The final point I’m going to make is purely about the film itself, because at the end of the day I think the main reason anybody gets into Film Photography is this, the look. Ever wondered why all these modern hipster camera’s have arty farty filter’s on them? It’s because film look’s cool. Yes I said it, it does, that’s not even an opinion that’s a fact. Film has a particular and peculiar quality to it, and try as you might it can’t really be replicated by digital, both of them involve the capturing of light and creating an image but film does this through a chemical reaction, it’s organic and it look’s like it. Film grain looks so much better than digital noise, and it’s because it looks like it’s natural, it should be there, noise is just noise.
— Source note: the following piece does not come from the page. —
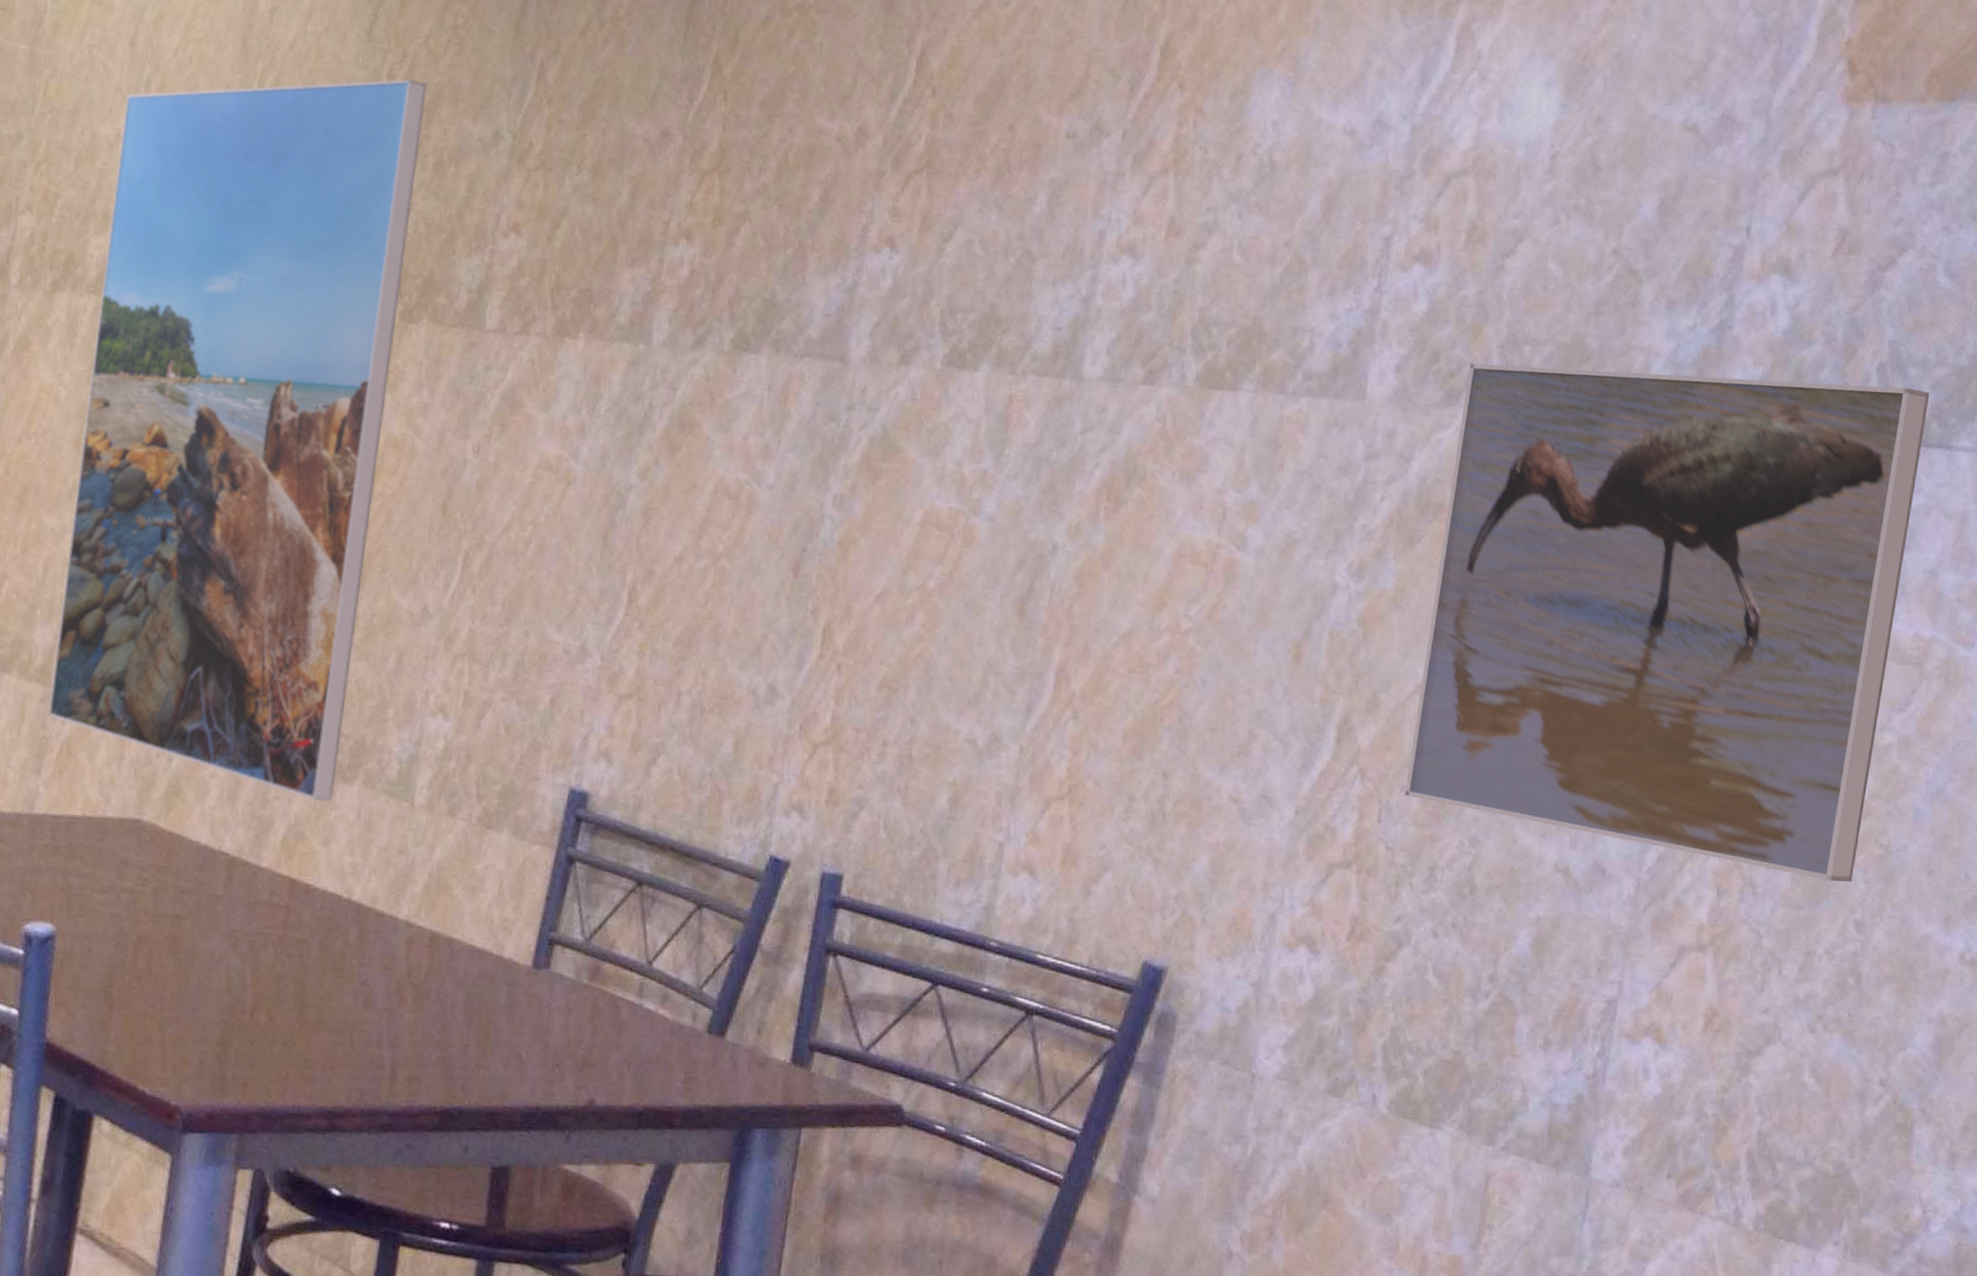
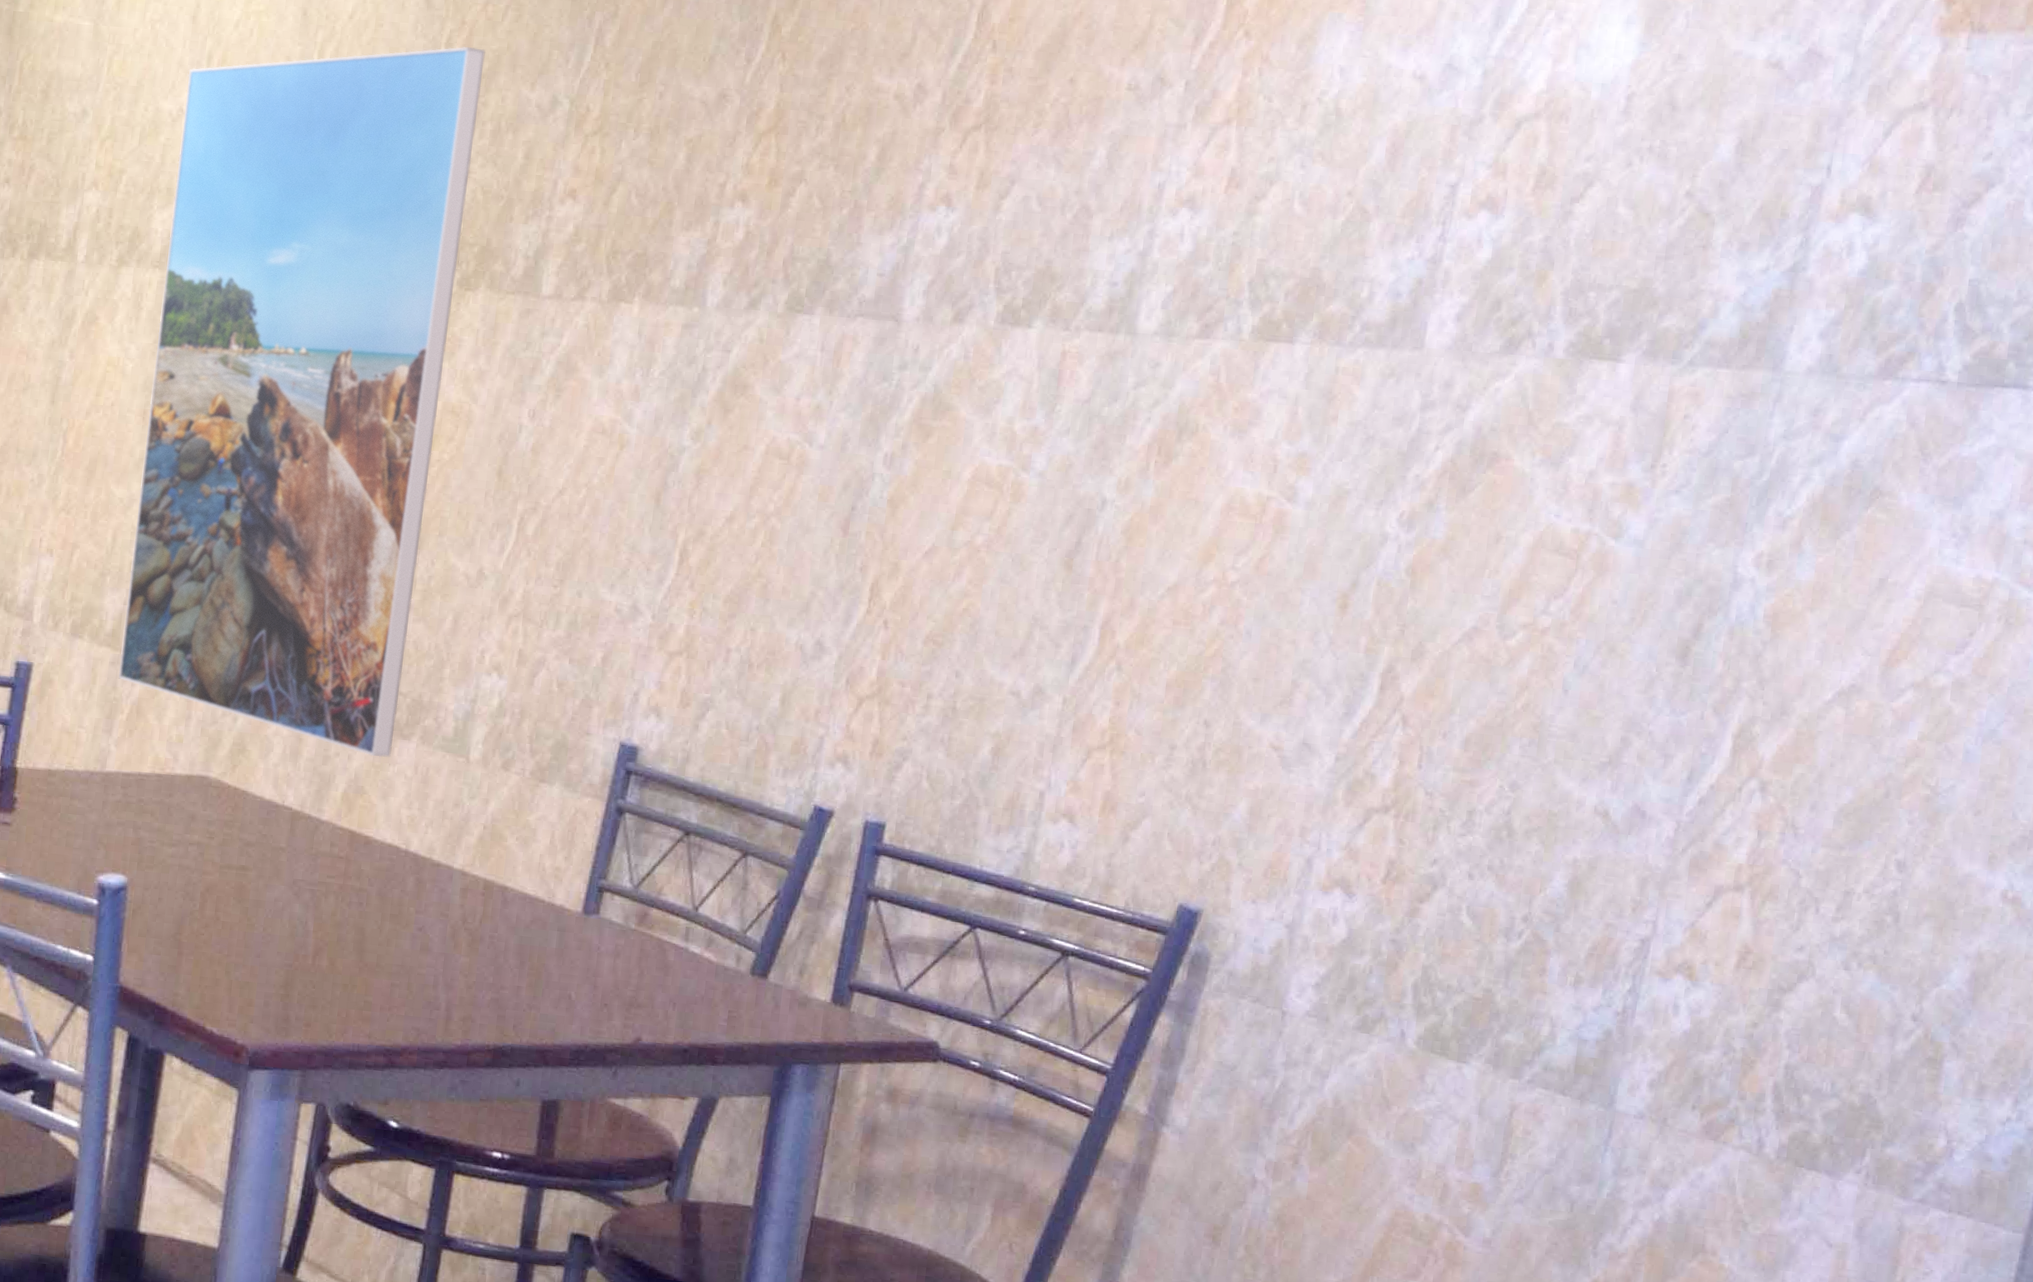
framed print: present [1404,363,1930,882] -> none [1446,311,2009,823]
The colour’s you get with particular film’s are different as well, again because of the chemistry, no two film types are exactly the same, whereas the sensor’s in every Nikon D5 I would guess are exactly the same. Yes digital has the advantage of being, almost, foolproof, you can take a hundred images on a digital camera and they’ll look the same, uniform, and probably all equally good, film doesn’t work that way, which can be frustrating and understandably the reason why many people wouldn’t even want to try. But that’s why I love shooting film, it’s natural feeling, it’s natural looking, and any impurities or failures are just natural as well. And again, come on, film looks bloody cool.

So there we have it, a few reason’s why I shoot with film and why I think you should too. Yes it’s not cheap, yes it’s frustrating, yes digital is easier, but come on did you get into photography to save money and take the easy way out? Of course you didn’t.